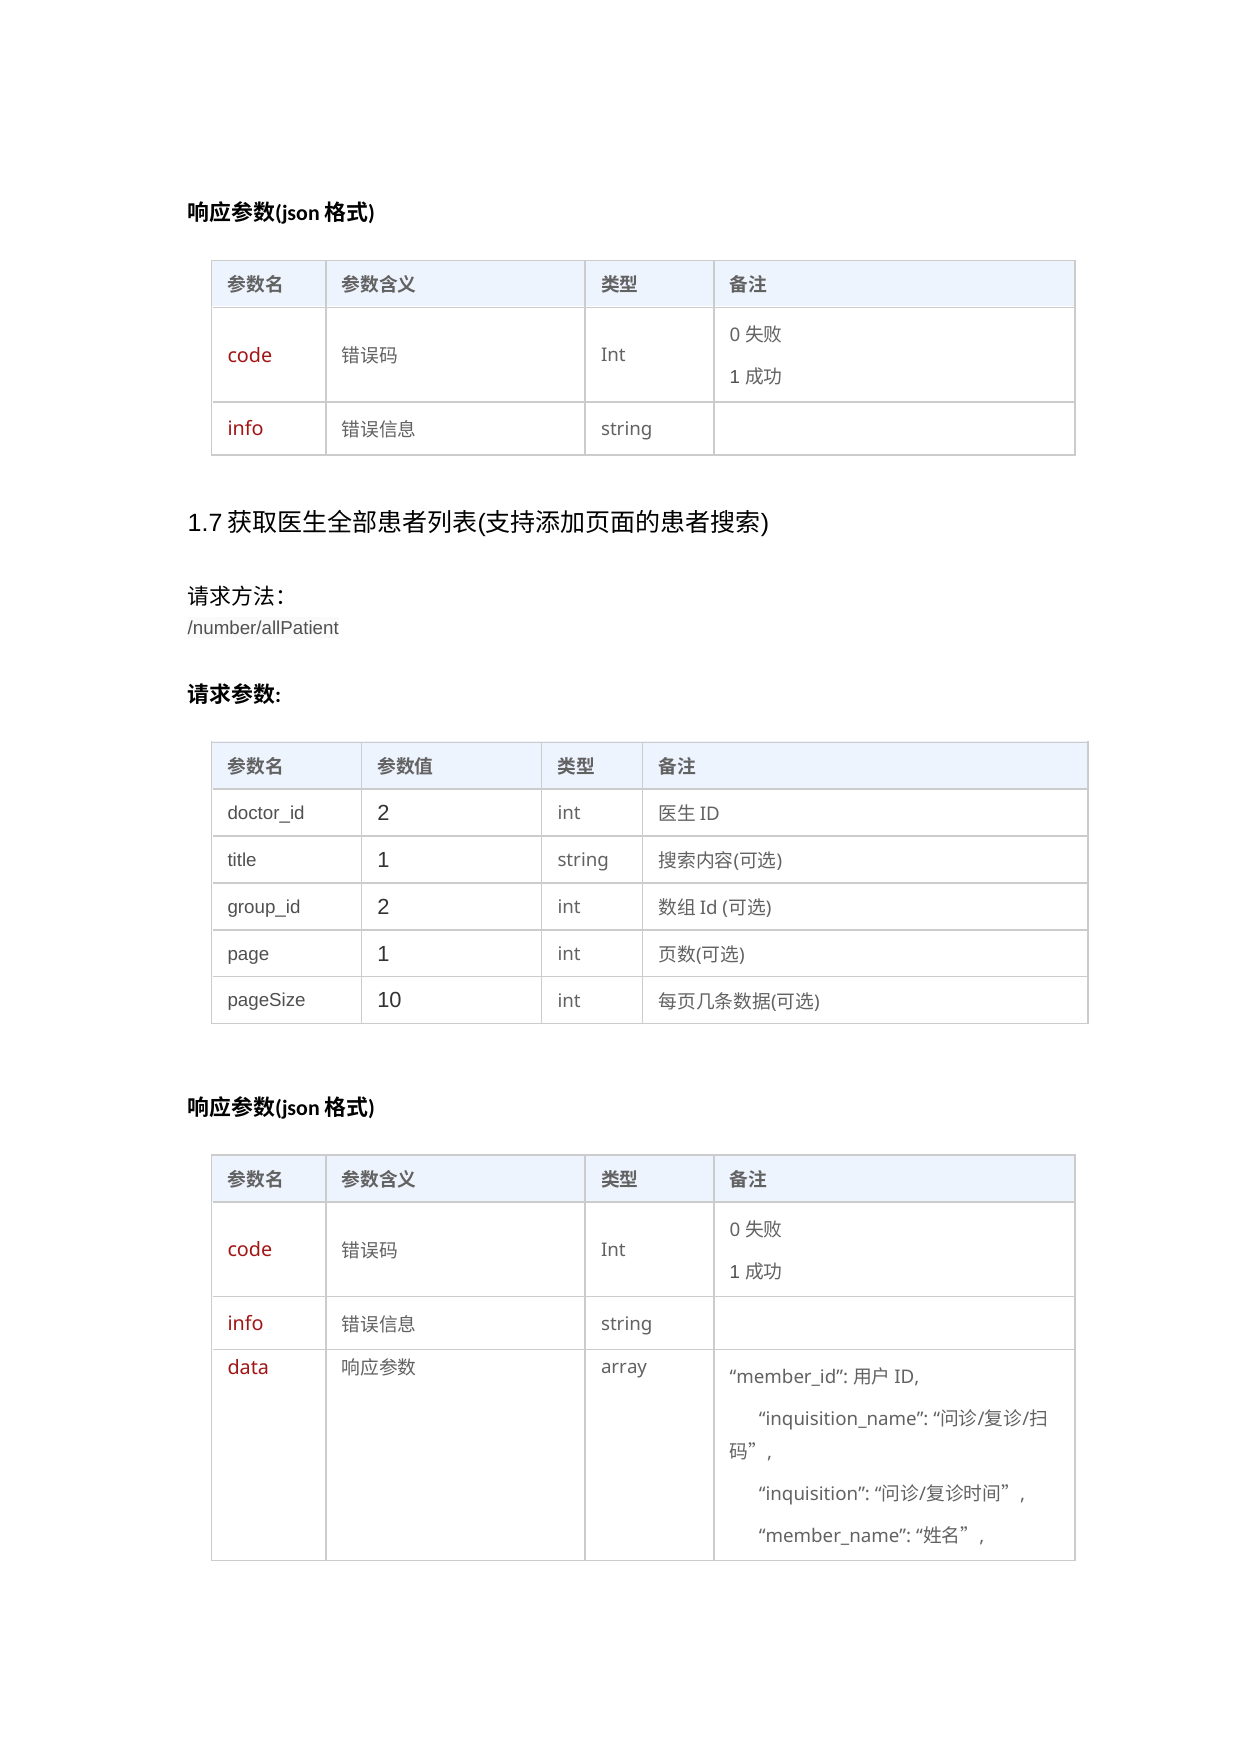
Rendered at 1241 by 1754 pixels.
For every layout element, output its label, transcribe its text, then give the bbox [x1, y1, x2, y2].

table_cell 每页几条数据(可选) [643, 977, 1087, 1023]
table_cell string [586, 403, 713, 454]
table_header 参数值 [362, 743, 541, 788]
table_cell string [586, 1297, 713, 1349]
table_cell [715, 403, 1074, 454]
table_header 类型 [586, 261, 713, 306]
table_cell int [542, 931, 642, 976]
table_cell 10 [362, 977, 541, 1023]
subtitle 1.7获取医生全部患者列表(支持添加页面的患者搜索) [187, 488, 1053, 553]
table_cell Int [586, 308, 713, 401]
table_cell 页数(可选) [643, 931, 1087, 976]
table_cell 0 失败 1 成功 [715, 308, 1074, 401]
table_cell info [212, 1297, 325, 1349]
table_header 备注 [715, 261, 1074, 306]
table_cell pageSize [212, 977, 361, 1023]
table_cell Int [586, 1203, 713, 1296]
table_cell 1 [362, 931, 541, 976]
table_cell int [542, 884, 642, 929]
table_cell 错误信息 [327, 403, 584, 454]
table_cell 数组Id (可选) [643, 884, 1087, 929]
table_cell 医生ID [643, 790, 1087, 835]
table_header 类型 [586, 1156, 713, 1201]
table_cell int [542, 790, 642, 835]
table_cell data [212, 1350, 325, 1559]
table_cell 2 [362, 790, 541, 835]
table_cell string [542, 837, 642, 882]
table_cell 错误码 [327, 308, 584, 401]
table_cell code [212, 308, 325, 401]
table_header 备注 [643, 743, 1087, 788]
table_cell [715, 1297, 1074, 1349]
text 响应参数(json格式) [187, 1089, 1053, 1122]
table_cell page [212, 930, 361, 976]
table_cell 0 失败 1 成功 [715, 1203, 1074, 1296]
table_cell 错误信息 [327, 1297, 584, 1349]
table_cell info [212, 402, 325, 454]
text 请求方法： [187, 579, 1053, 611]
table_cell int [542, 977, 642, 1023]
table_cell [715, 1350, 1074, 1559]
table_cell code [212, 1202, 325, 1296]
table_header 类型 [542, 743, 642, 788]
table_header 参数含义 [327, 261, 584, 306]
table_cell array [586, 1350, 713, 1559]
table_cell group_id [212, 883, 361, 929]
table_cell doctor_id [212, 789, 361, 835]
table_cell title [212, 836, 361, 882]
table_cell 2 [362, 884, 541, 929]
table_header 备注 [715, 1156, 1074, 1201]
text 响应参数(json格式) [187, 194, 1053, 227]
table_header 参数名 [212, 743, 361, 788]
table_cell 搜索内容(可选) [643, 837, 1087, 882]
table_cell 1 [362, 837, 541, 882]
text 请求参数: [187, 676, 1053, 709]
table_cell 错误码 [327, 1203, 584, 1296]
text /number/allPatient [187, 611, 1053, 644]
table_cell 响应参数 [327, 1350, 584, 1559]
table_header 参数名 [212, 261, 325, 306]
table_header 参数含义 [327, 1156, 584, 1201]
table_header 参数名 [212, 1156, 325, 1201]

■ **ACTIVITY**
Every line of the entries that includes "code" must be copied into the answer.

■ **WRITTEN REPLY**
table_cell code [212, 308, 325, 401]
table_cell code [212, 1202, 325, 1296]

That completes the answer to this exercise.